Error type: RuntimeError
Traceback (most recent call last):
File "/root/logfiles/reproduce_fft_error.py", line 30, in <module>
main()
File "/root/logfiles/reproduce_fft_error.py", line 23, in main
print(f"FFT result: {result}")
^^^^^^^^
RuntimeError: FFT has no CUDA implementation.
snapshots-gpu-4000adax1-20gb-tor1#
Expected behavior FFT should work with CUDA backend, or a fallback computation in the CPU should occur on the fly.
Desktop
snapshots-gpu-4000adax1-20gb-tor1# nvidia-smi
Mon Sep 1 14:06:40 2025
+-----------------------------------------------------------------------------------------+
| NVIDIA-SMI 575.57.08 Driver Version: 575.57.08 CUDA Version: 12.9 |
|-----------------------------------------+------------------------+----------------------+
| GPU Name Persistence-M | Bus-Id Disp.A | Volatile Uncorr. ECC |
| Fan Temp Perf Pwr:Usage/Cap | Memory-Usage | GPU-Util Compute M. |
| | | MIG M. |
|=========================================+========================+======================|
| 0 NVIDIA RTX 4000 Ada Gene... On | 00000000:01:00.0 Off | Off |
| 30% 33C P8 13W / 130W | 2MiB / 20475MiB | 0% Default |
| | | N/A |
+-----------------------------------------+------------------------+----------------------+
+-----------------------------------------------------------------------------------------+
| Processes: |
| GPU GI CI PID Type Process name GPU Memory |
| ID ID Usage |
|=========================================================================================|
| No running processes found |
+-----------------------------------------------------------------------------------------+
snapshots-gpu-4000adax1-20gb-tor1#
snapshots-gpu-4000adax1-20gb-tor1# lsb_release -a
No LSB modules are available.
Distributor ID: Ubuntu
Description: Ubuntu 22.04.4 LTS
Release: 22.04
Codename: jammy
snapshots-gpu-4000adax1-20gb-tor1#
snapshots-gpu-4000adax1-20gb-tor1# uv pip show mlx
Name: mlx
Version: 0.29.0
Location: /root/logfiles/.venv/lib/python3.12/site-packages
Requires:
Required-by:
snapshots-gpu-4000adax1-20gb-tor1#
I think wrapping cuFFT is a good solution for this https://developer.nvidia.com/cufft
Currently working on a branch doing the CuFFT solution, I'm using our already implemented cuBLAS wrap currently being used for mlx/backend/cuda/matmul.cpp as reference on how are we handling CUDA libs wrapping
Awesome, thanks!
Hi, CUDA Python tech lead here 👋
cuFFT has an official Python solution which is exposed as part of nvmath-python, home for NVIDIA CPU & GPU math libraries.
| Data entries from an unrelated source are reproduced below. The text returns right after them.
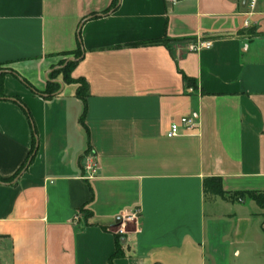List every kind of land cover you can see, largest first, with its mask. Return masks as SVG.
<instances>
[{"label":"crops","instance_id":"obj_1","mask_svg":"<svg viewBox=\"0 0 264 264\" xmlns=\"http://www.w3.org/2000/svg\"><path fill=\"white\" fill-rule=\"evenodd\" d=\"M0 77V264H229L263 214L204 185L264 193V0H0Z\"/></svg>","mask_w":264,"mask_h":264},{"label":"rangeland","instance_id":"obj_2","mask_svg":"<svg viewBox=\"0 0 264 264\" xmlns=\"http://www.w3.org/2000/svg\"><path fill=\"white\" fill-rule=\"evenodd\" d=\"M67 65L68 64H65L64 68H66ZM235 200L237 202L239 201L237 198H235L234 201ZM241 202H247V205L241 210H236L235 213L239 216L249 217L255 214L256 211L259 212L257 205L250 202L248 198H244ZM247 217L244 218L246 219ZM229 264H264V212L262 215L258 214L252 216L251 227L248 232L244 234L243 242L233 249Z\"/></svg>","mask_w":264,"mask_h":264},{"label":"trees","instance_id":"obj_3","mask_svg":"<svg viewBox=\"0 0 264 264\" xmlns=\"http://www.w3.org/2000/svg\"><path fill=\"white\" fill-rule=\"evenodd\" d=\"M168 43H169L168 40H160L156 42V44H162L165 46H168ZM75 66H76V63L71 62L66 66V68L61 70V73H63L64 75V82L66 84H76L79 86L77 96L85 104V111L83 115V118H85V115L87 113L88 84L86 83L84 79L74 80L71 78V72L75 68ZM0 82H1V77H0ZM1 90H2V86L0 83V91ZM52 92L53 91H50V93ZM0 96H2V94H0ZM36 152H37V144L35 140L33 144V149L30 152V155L27 161L22 166V168L18 171L15 178L18 177L23 171H25L27 167L33 162ZM204 188L207 193L212 192L213 194L222 197L224 200L231 201V202H235L236 201V200L234 201L235 198H237L240 202L244 200V198H248L250 201H253L262 211H264V193L262 192H240V193H234V194H230V193L227 194L222 190L220 180H208L205 182ZM86 217H89V215L87 214ZM119 244L120 243L118 241V245Z\"/></svg>","mask_w":264,"mask_h":264},{"label":"built area","instance_id":"obj_4","mask_svg":"<svg viewBox=\"0 0 264 264\" xmlns=\"http://www.w3.org/2000/svg\"><path fill=\"white\" fill-rule=\"evenodd\" d=\"M180 1L181 0H167V2L173 6L177 5ZM257 2L258 0H249V7L251 10L255 9ZM249 27H250V23L249 21H246L245 28H249ZM212 46H213V43L211 41H206V42L198 43L194 47V50L195 51H200L202 49L210 50ZM197 128H198V123L196 122V120L190 117H182L179 120V122L173 123L170 126V129L168 133L166 134V137L168 139H174V138L182 136L183 132L185 133L193 132ZM86 169L87 171L91 172V175L89 176V178L93 177L96 174V165H93V166L87 165ZM139 217H140L139 212H136L130 216L122 217L119 221L120 228H119L118 234L120 235L125 234L124 227L126 223L136 222L138 221Z\"/></svg>","mask_w":264,"mask_h":264},{"label":"water","instance_id":"obj_5","mask_svg":"<svg viewBox=\"0 0 264 264\" xmlns=\"http://www.w3.org/2000/svg\"><path fill=\"white\" fill-rule=\"evenodd\" d=\"M66 64H68V63H66Z\"/></svg>","mask_w":264,"mask_h":264}]
</instances>
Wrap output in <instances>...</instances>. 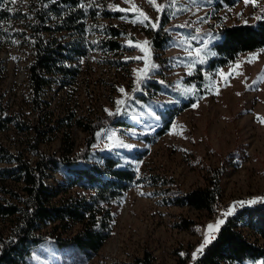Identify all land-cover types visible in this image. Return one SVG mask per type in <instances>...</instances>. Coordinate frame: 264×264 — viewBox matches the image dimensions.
Listing matches in <instances>:
<instances>
[{
	"label": "rangeland",
	"instance_id": "rangeland-1",
	"mask_svg": "<svg viewBox=\"0 0 264 264\" xmlns=\"http://www.w3.org/2000/svg\"><path fill=\"white\" fill-rule=\"evenodd\" d=\"M85 1L94 3L98 12L101 2H111L128 13L120 18L98 13L95 23L100 30L89 31L81 39L85 54L75 59L77 75L46 85L38 113L33 109L26 78L31 57L28 37L19 35L20 21H0L3 104L7 112L39 124V147L56 154L72 152L83 142L85 133L72 124L73 118H92L120 110V115L130 123L111 125L101 131L93 148L113 153L129 163L140 180L132 182L111 202L110 234L94 256L84 262L69 263L60 258L57 249L42 246L32 253L29 264H109L130 260L144 250L151 254L154 264H175L179 257L197 252L206 236L211 238L215 234L218 221L231 210L232 200L250 199L264 191V47L245 52L227 65L203 69L201 83L183 80L197 73L198 63L211 54L208 43L215 35L209 32L201 36L199 32L210 27V23L253 20L262 0H239L221 7L211 0H172L168 22L172 38L160 49L149 47L146 29L155 22L161 0ZM107 23L118 25L124 32L117 37L122 42L117 49L99 42L108 38L103 27ZM158 76L175 90L164 83L155 89L143 79ZM140 78L142 89L151 97L125 102L129 87ZM189 96L194 101L173 113L169 127L158 134L156 129L163 120L161 112L179 106ZM31 135V130H18L10 124L0 130V144L20 150L32 160L28 146ZM91 159L98 160L96 155ZM222 163L226 165L224 191L214 214L164 201L169 194L166 186L187 190L204 185L206 166ZM62 168L60 164L57 168L50 166L45 182L55 185L61 179ZM156 174L172 178L173 184L149 177ZM71 190L80 191L77 187ZM182 219L187 226L180 223ZM9 222V218L0 216V233L6 231ZM52 227L53 223H43L40 230L64 236L77 225L65 231ZM257 262L264 264L261 259Z\"/></svg>",
	"mask_w": 264,
	"mask_h": 264
},
{
	"label": "trees",
	"instance_id": "trees-1",
	"mask_svg": "<svg viewBox=\"0 0 264 264\" xmlns=\"http://www.w3.org/2000/svg\"><path fill=\"white\" fill-rule=\"evenodd\" d=\"M239 0H211L216 7L234 5ZM172 0H161L155 22L148 26L147 43L152 49H160L172 38L168 32ZM162 6V7H161ZM99 12L104 17H125V10L111 2H101ZM159 9V10H158ZM97 6L85 0H0V21L21 22L28 37L31 57L26 65V78L33 109L40 110L41 92L55 81L74 78L78 73L75 59L85 54L81 39L89 31H99L95 18ZM185 24V23H184ZM186 25V24H185ZM108 38L99 39L109 49L121 46L117 37L124 35L115 24H104ZM190 30L193 27L188 26ZM2 30L0 29V32ZM214 34L208 43L211 54L198 63L197 73L183 80L201 83L202 70H213L236 60L241 54L264 47V0L251 21L240 20L215 25L199 32ZM63 35H68L63 38ZM160 72V70H157ZM150 87L158 89L161 84L172 85L156 78H143ZM142 78L135 80L123 98L146 100L151 97L144 91ZM171 90L175 88L171 87ZM194 101L193 96L161 112L162 134L169 127V117ZM120 102L118 106L121 104ZM168 113V118H166ZM72 124L85 133L81 146L67 153L45 152L39 147L40 127L37 123L22 119L15 112H7L0 91V130L10 124L18 130H31L29 148L34 156L30 160L20 150H11L0 144V216L9 218L5 232L0 233V264H29L32 253L45 246L57 249L60 258L71 263L84 262L94 256L110 234L112 212L110 204L119 198L134 181H139L134 168L115 154L93 148L99 133L111 125H126L128 122L113 109L92 118L75 117ZM129 153L132 150L127 149ZM97 156L98 160L91 159ZM62 165L61 179L55 185L45 182L47 169ZM226 170L223 163L206 166L204 185L190 189L166 186L169 194L166 203L189 205L214 214L223 196L222 178ZM153 181L171 185L173 180L164 175H150ZM77 187L80 191L72 192ZM252 202V203H249ZM231 210L225 214L210 243L198 252L179 257L175 264H259L264 260V191L250 199L232 200ZM183 226L188 223L181 220ZM43 223H53L52 228L63 231L77 227L64 236L52 235L51 230L41 231ZM51 228V229H52ZM250 232V236L247 232ZM248 232V233H249ZM109 264H154L151 254L144 250L130 260H117Z\"/></svg>",
	"mask_w": 264,
	"mask_h": 264
},
{
	"label": "snow or ice",
	"instance_id": "snow-or-ice-1",
	"mask_svg": "<svg viewBox=\"0 0 264 264\" xmlns=\"http://www.w3.org/2000/svg\"><path fill=\"white\" fill-rule=\"evenodd\" d=\"M161 7H162V6H161ZM158 10H159V9H158ZM121 91H122V89H121ZM249 203H252V202H249ZM221 223H223L222 220H221V221H218V225L221 224ZM218 225H217V226H218ZM208 228H209L210 230H212V229H213V226H212V225H209ZM208 243H210V238H209L208 236H206V237H205V240H204V243L200 246V248L197 249V252H194V253H193V259L196 258L197 253H198V252H201V251L203 250V247H204L206 244H208Z\"/></svg>",
	"mask_w": 264,
	"mask_h": 264
}]
</instances>
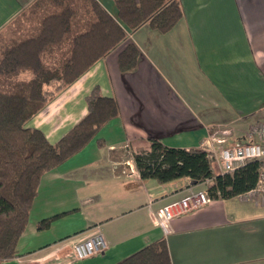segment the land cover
Listing matches in <instances>:
<instances>
[{
	"label": "crops",
	"instance_id": "1",
	"mask_svg": "<svg viewBox=\"0 0 264 264\" xmlns=\"http://www.w3.org/2000/svg\"><path fill=\"white\" fill-rule=\"evenodd\" d=\"M99 1L116 14L112 0ZM180 1L183 17L168 32L126 28L141 52L135 69L118 67L123 41L28 121L54 143L85 116L95 86L120 108L81 151L42 175L18 254L0 264H114L161 237L172 264H264V192L213 198L165 229L154 218L162 206L212 180L162 183L112 161L122 148L150 150L151 138L206 149L211 132L229 128L230 142L247 140L264 115V0ZM33 2L0 0V30ZM96 229L107 249L76 259L75 244Z\"/></svg>",
	"mask_w": 264,
	"mask_h": 264
},
{
	"label": "trees",
	"instance_id": "2",
	"mask_svg": "<svg viewBox=\"0 0 264 264\" xmlns=\"http://www.w3.org/2000/svg\"><path fill=\"white\" fill-rule=\"evenodd\" d=\"M112 15L99 0H35L45 9L40 22L18 42L0 51V263L17 256V243L29 222L42 175L81 151L119 114V103L95 86L86 96L87 112L58 141L51 142L28 121L121 42L118 67L136 68L139 47L126 28L148 23L162 33L183 17L180 0H112ZM34 14V13H33ZM102 145V139H98ZM203 148L171 147L151 138L150 150L133 154L144 179L162 183L188 177L194 184L212 180L210 198H230L256 187L261 163L249 161L232 173L215 174ZM51 219L39 222V229ZM114 264H172L161 237Z\"/></svg>",
	"mask_w": 264,
	"mask_h": 264
},
{
	"label": "built area",
	"instance_id": "3",
	"mask_svg": "<svg viewBox=\"0 0 264 264\" xmlns=\"http://www.w3.org/2000/svg\"><path fill=\"white\" fill-rule=\"evenodd\" d=\"M230 135L231 129L217 128L210 133L207 140L206 150L209 153L208 156L214 173H232L236 168L249 161H258L261 163L259 179L256 187L250 192H264V115L249 129L246 141L230 142ZM126 164L130 171L136 170L132 161L127 160ZM211 200L212 198L206 189L189 188L182 196L166 202L160 211L154 215L155 221L167 229L174 217L201 208L210 203ZM107 247L103 233L100 229H96L91 235L75 244L74 255L76 259L83 260L105 252Z\"/></svg>",
	"mask_w": 264,
	"mask_h": 264
},
{
	"label": "rangeland",
	"instance_id": "4",
	"mask_svg": "<svg viewBox=\"0 0 264 264\" xmlns=\"http://www.w3.org/2000/svg\"><path fill=\"white\" fill-rule=\"evenodd\" d=\"M33 2L31 5L27 6L21 13H19L11 22H9L5 27L0 30V51L1 48H4L12 43L18 42L23 39L33 26L40 22L43 17V13L46 12V8L51 7L52 5L48 4L45 9H40L34 7ZM34 13V14H33ZM249 124V122H247ZM240 141H246L244 138L245 135L239 134L236 136ZM133 154L131 150H126L124 148L119 149L113 155V162L115 164H124L127 160H133Z\"/></svg>",
	"mask_w": 264,
	"mask_h": 264
}]
</instances>
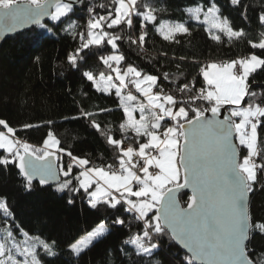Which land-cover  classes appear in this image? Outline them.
<instances>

It should have everything that MLX needs. In fact, we will be replacing CuPy's FFT support using nvmath-python (https://github.com/cupy/cupy/issues/9237) because 1. it's official, 2. it's more performant, 3. the installation footprint is small. This will offer a much easier route for MLX to enable FFT support on NVIDIA GPUs, without worrying about Python bindings to cuFFT or how to call cuFFT correctly (which is actually nontrivial). Let us know how we can help! 🙂
cc: @samaid @aterrel @kkraus14 for vis
Hi Leo, thanks for the idea!
I'll be checking out the cuFFT nvmath-python Solution, and looking to use mlx.core.from_dlpack to have zero-copy and want to ensure stream alignment.
@leofang I'm starting work on this enhancement, would like to know if you have any highly recommended platform where I can test my changes with NVIDIA GPUs as I currently have a MacBook. :)
Hi @Maalvi14 Glad to know! I just checked, Google Colab still has free T4 GPUs for access (it is not the default runner, which is CPU-only, so need to do a few clicks to switch). Here's a Colab demo on:
- how to check the GPU status via
nvidia-smi - how to install
nvmath-pythonwith the correct env (CUDA 12, which is what Colab uses today) - how to run a simple
nvmath-pythoncode with a CuPy array as input
https://colab.research.google.com/drive/13bfQ2-WhPydh94xDJIdSbGwbCNwPq-2x?usp=sharing
brev.nvidia.com has a wide variety of GPU instances, including T4, but I am not sure if we offer free credits, if Colab does not work for you, I can ask around internally.